RFID door entry system for BuildBrighton

It’s been a few weeks where most of our nerd-work has been coding (the app for our electronic board game is starting to look very impressive btw, we’re just not quite ready to unveil it yet!). So it was nice to spend a few hours this weekend working on an actual physical project – an RFID door entry system.

At BuildBrighton we’ve had an explosion of new members in recent months. Not literally of course – we do play with some dangerous equipment and event a few volatile chemicals at times, but it’s a metaphorical explosion. We’ve had lots of new members, all visiting the space, finding out what an amazing place it is, and wanting to join up as members.

Which is all well a good, but has lead to a bit of a problem regarding giving all our new members access in a timely manner. The current process is that new members must be “accepted” by the community (so are on a “trial basis” for a few months) before being nominated as a member, and approved by a director of BuildBrighton.

This process worked fine, when it was a small group with 30-40 members. But as our number approaches 100 members, we’re having to review how we give people access to the space (and, for future consideration, how we give members access to different pieces of equipment, once they’ve been trained and proved their competency with them).

We currently have an RFID-based keyfob door entry system.
It’s actually made from our Global Hackerspace Challenge entry, a spelling-owl that used RFID cards to show different words.

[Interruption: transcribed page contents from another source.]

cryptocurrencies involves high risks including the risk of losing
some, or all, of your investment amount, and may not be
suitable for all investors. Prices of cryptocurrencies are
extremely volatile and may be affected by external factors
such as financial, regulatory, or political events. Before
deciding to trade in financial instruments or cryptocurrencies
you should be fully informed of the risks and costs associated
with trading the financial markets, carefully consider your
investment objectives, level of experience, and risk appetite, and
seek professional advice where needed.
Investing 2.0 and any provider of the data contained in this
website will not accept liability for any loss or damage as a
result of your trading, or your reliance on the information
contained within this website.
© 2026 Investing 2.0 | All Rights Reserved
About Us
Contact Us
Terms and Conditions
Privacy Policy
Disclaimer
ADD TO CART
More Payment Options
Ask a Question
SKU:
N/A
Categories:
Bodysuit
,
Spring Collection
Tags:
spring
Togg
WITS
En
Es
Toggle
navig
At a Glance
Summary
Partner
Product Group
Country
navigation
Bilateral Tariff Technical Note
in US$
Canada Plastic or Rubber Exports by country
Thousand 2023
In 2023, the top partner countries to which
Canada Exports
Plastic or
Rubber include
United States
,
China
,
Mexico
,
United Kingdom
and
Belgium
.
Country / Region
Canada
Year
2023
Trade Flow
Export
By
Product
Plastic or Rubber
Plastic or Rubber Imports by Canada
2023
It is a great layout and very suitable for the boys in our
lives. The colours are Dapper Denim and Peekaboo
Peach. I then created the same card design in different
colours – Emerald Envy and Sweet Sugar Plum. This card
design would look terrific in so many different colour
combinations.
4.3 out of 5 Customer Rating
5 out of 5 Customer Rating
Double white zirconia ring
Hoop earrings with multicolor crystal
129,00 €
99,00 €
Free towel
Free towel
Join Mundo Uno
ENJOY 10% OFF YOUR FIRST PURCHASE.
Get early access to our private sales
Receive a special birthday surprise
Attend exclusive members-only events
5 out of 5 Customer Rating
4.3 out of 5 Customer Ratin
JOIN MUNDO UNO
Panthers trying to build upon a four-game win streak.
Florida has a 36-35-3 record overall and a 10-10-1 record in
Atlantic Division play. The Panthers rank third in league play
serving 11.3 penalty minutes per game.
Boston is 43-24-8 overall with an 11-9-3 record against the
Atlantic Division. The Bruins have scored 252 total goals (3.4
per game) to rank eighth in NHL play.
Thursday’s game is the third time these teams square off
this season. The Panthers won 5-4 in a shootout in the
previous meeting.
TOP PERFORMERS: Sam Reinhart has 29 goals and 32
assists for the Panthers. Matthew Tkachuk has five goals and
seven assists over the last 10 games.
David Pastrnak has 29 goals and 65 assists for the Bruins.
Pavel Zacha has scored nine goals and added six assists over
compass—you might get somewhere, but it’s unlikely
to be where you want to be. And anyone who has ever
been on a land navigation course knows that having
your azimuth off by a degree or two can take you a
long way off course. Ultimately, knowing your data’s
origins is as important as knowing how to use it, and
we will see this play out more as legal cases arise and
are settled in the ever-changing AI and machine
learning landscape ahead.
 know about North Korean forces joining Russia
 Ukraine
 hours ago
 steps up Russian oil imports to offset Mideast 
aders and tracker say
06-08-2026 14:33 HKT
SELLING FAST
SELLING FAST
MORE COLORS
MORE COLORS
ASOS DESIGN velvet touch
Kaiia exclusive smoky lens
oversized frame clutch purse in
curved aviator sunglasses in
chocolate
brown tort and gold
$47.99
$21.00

In true “hacker” style, we chopped bits out, added bits in, and re-purposed it into something else for our needs. But it’s a bit clunky, and key numbers have to be hard-coded into the hardware – so every time a new member wishes to have a key for the ‘space, someone has to re-code the hardware to make the new key work. This is no longer proving sufficient for us, so we’re moving over to a web-based administration system. So, while we’re about it, we’re building an entirely new door entry system.

Here’s how it works:

  • We’re using the Wiegand26 RFID reader we trailled about 18 months ago.
  • We’re also using using one of those ENC28J60 ethernet modules to talk to the BuildBrighton members website.
  • And, should the internet go down, we don’t want members locked out, so we’ll store key credentials locally in a 24C256 eeprom chip onboard
  • The whole thing displays information on a simple-to-use 16×2 character LCD

The basic idea is this:

  • A keyfob is presented to the reader and the serial number read from it.
  • The keyfob number is displayed on the character LCD.
  • This is sent (via the ethernet module) to a URL to validate the serial number and the web site returns data to say who the key belongs to
  • If data is successfully received from the website, it is stored in the local eeprom chip
  • If there is a fault and no data can be received from the ‘net, the eeprom is searched, looking for a matching keyfob number. If a match is found in eeprom, the data is read out and handled as if it had just come from the website.
  • If the keyfob belongs to a valid user, their name is displayed on the character LCD and a relay is activated to open the door.
  • If the serial number is not recognised, a “not recognised” message is displayed in the lower part of the LCD display.

This allows us to quickly and easily add (and, should the never ever arise, to rescind) keyfobs to the door entry system, without having to actually visit the space to re-program the door opening hardware. If a user presents a keyfob that is not recognised, the serial number from it is displayed on the character LCD. The user simply contacts one of the BuildBrighton administrators and tells them their keyfob number.

The admin user can then log into the BuildBrighton members website and activate the keyfob remotely.

Of course, there’s always a chance of a mis-match between the ‘net and the local eeprom – but this is a problem with any shared data: there needs to be successful contact with the BuildBrighton website for the data to be transferred locally- and the local data only changes when the BB website is successfully contacted. But, given that the system always tries to contact the web server before querying the local eeprom, we feel this gives the best compromise between data integrity and just being able to get into the ‘space in the event of a network meltdown. After all, someone still needs to be able to get into the ‘space to fix any problems with the internet connection, which could otherwise bar members from entering!